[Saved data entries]
__________________________________________________

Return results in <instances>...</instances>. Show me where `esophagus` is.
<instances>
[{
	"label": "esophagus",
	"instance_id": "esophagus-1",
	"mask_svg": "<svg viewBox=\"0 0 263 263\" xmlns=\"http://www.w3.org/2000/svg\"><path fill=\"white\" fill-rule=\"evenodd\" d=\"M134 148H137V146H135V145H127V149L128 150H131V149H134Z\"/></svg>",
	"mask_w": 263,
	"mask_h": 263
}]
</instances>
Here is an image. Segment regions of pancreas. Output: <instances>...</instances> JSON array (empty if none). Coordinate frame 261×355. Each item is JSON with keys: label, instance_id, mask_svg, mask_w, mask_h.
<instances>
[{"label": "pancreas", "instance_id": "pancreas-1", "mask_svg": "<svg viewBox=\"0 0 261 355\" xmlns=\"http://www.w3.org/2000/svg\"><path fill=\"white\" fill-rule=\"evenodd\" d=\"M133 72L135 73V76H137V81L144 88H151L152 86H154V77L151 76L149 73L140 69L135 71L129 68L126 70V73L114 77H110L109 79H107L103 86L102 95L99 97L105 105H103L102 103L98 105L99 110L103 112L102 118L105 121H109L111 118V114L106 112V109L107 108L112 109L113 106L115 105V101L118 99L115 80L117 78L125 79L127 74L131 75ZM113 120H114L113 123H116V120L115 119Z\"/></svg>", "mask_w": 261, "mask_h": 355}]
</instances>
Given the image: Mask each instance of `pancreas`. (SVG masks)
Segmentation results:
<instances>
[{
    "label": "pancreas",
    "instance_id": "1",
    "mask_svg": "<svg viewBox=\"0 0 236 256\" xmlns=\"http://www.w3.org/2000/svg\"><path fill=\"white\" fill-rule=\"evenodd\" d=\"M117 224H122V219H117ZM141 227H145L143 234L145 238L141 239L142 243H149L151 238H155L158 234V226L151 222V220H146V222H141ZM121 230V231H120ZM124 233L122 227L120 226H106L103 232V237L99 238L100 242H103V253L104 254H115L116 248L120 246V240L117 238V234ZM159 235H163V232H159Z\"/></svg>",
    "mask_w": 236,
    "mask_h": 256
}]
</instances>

__________________________________________________

Written problem:
Pick out each line of the data above that contains the string "image", treating uppercase and lowercase as different, and copy those lines.

Problem solution:
Here is an image. Segment regions of pancreas. Output: <instances>...</instances> JSON array (empty if none). Coordinate frame 261×355. Each item is JSON with keys: label, instance_id, mask_svg, mask_w, mask_h.
Given the image: Mask each instance of `pancreas`. (SVG masks)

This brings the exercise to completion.